Hence, why is the bin size equal to 1/2 of the maximum pair cutoff and not the maximum pair cutoff, although the first choice seems to imply significantly more tests and a longer computation time than the second?

i think there is a flaw in your logic. you may be testing more cells with 1/2 the bin size, but there are fewer atoms per bin (1/8th in 3d assuming a homogeneous particle density). so you would at worst compute as many distance tests in both cases. you only have some additional overhead from looping over more cells.
but keep in mind, that the cutoff based distance is the lower bound. another condition is that you have to have an integer number of bins. with that in mind, you will have to stray less from the optimal size with a shorter minimum bin size. also consider, that you can eliminate cells in the corners with half the cutoff, so ultimately the number of distance tests would be less with 1/2 the cutoff than using the full cutoff.
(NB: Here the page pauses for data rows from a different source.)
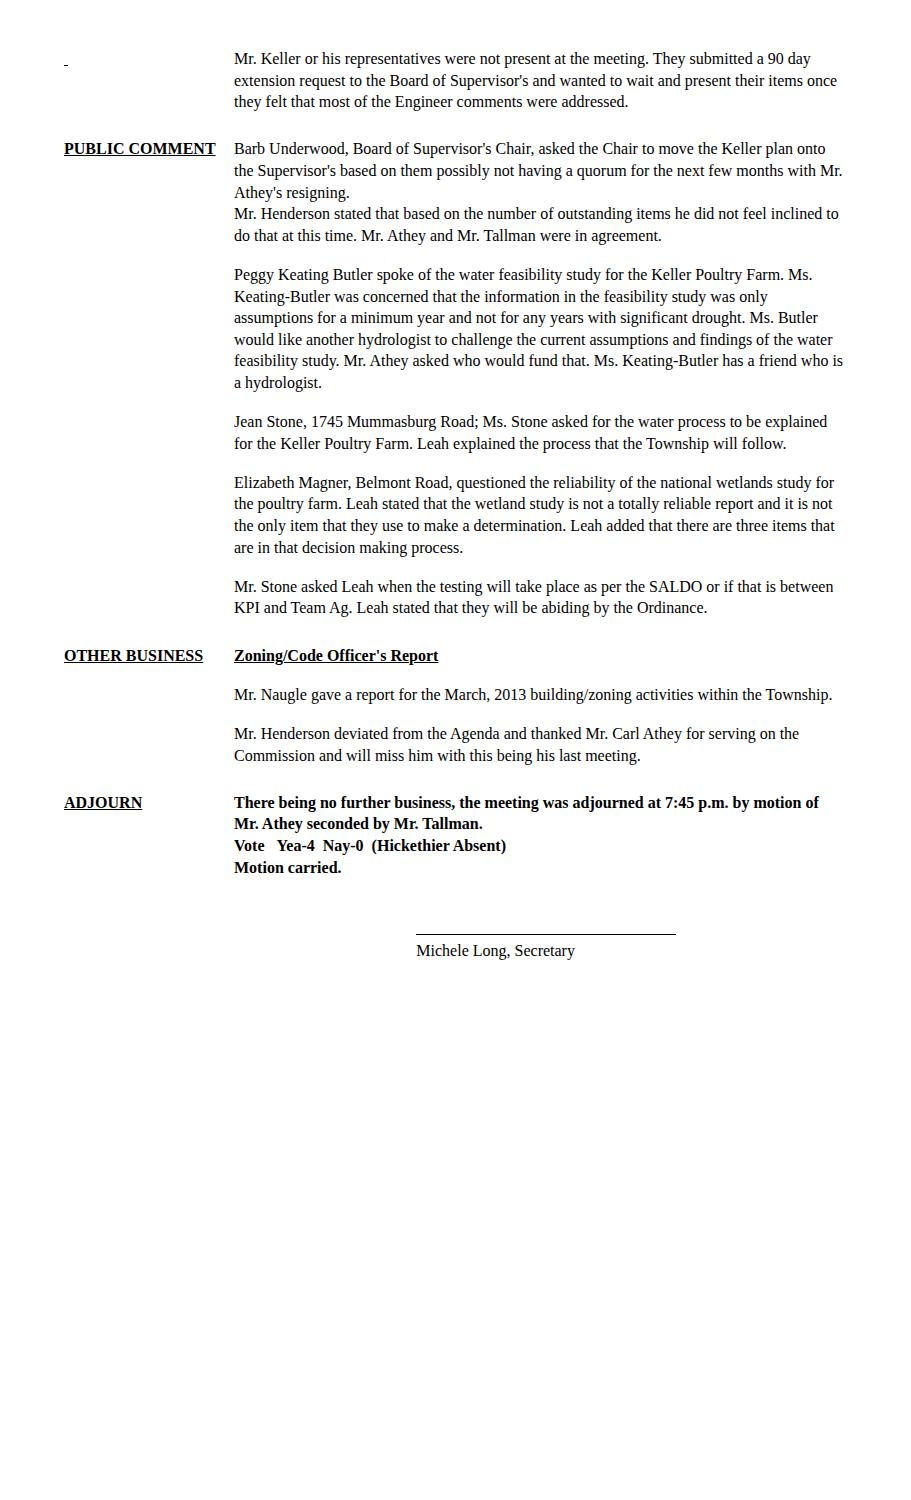Mr. Keller or his representatives were not present at the meeting. They submitted a 90 day extension request to the Board of Supervisor's and wanted to wait and present their items once they felt that most of the Engineer comments were addressed.
PUBLIC COMMENT
Barb Underwood, Board of Supervisor's Chair, asked the Chair to move the Keller plan onto the Supervisor's based on them possibly not having a quorum for the next few months with Mr. Athey's resigning.
Mr. Henderson stated that based on the number of outstanding items he did not feel inclined to do that at this time. Mr. Athey and Mr. Tallman were in agreement.
Peggy Keating Butler spoke of the water feasibility study for the Keller Poultry Farm. Ms. Keating-Butler was concerned that the information in the feasibility study was only assumptions for a minimum year and not for any years with significant drought. Ms. Butler would like another hydrologist to challenge the current assumptions and findings of the water feasibility study. Mr. Athey asked who would fund that. Ms. Keating-Butler has a friend who is a hydrologist.
Jean Stone, 1745 Mummasburg Road; Ms. Stone asked for the water process to be explained for the Keller Poultry Farm. Leah explained the process that the Township will follow.
Elizabeth Magner, Belmont Road, questioned the reliability of the national wetlands study for the poultry farm. Leah stated that the wetland study is not a totally reliable report and it is not the only item that they use to make a determination. Leah added that there are three items that are in that decision making process.
Mr. Stone asked Leah when the testing will take place as per the SALDO or if that is between KPI and Team Ag. Leah stated that they will be abiding by the Ordinance.
OTHER BUSINESS
Zoning/Code Officer's Report
Mr. Naugle gave a report for the March, 2013 building/zoning activities within the Township.
Mr. Henderson deviated from the Agenda and thanked Mr. Carl Athey for serving on the Commission and will miss him with this being his last meeting.
ADJOURN
There being no further business, the meeting was adjourned at 7:45 p.m. by motion of Mr. Athey seconded by Mr. Tallman.
Vote Yea-4 Nay-0 (Hickethier Absent)
Motion carried.
Michele Long, Secretary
i made an empirical test with a toy MD code and found that when using smaller than (at least) 1/2 the cutoff for building the cells, the overhead of iterating over the cells outweighs the benefit of having to look at fewer pairs of atoms. but using half the cutoff is a definite speed gain due to the ability to eliminate far away cells from the stencil for testing distances even with a cutoff optimal for box binning.

axel.

Another way to think of the trade-off is that with large bins you include (and thus have to distanace test)
more atoms that are outside the sphere of radius cutoff+skin. This is when you build
the neighbor list. With a stencil of smaller neighbor bins which exclude bins wholly
outside cutoff+skin, then you have less atoms outside the sphere. In the limit,
you could have tiny bins which nearly exactly cover the volume of the sphere. But, as Axel
said, there is overhead to looping over that many bins with few atoms/bin. The bin = 1/2
cutoff size is a generally good compromise between those 2 extremes.

In the original paper, only bins = cutoff size were tried.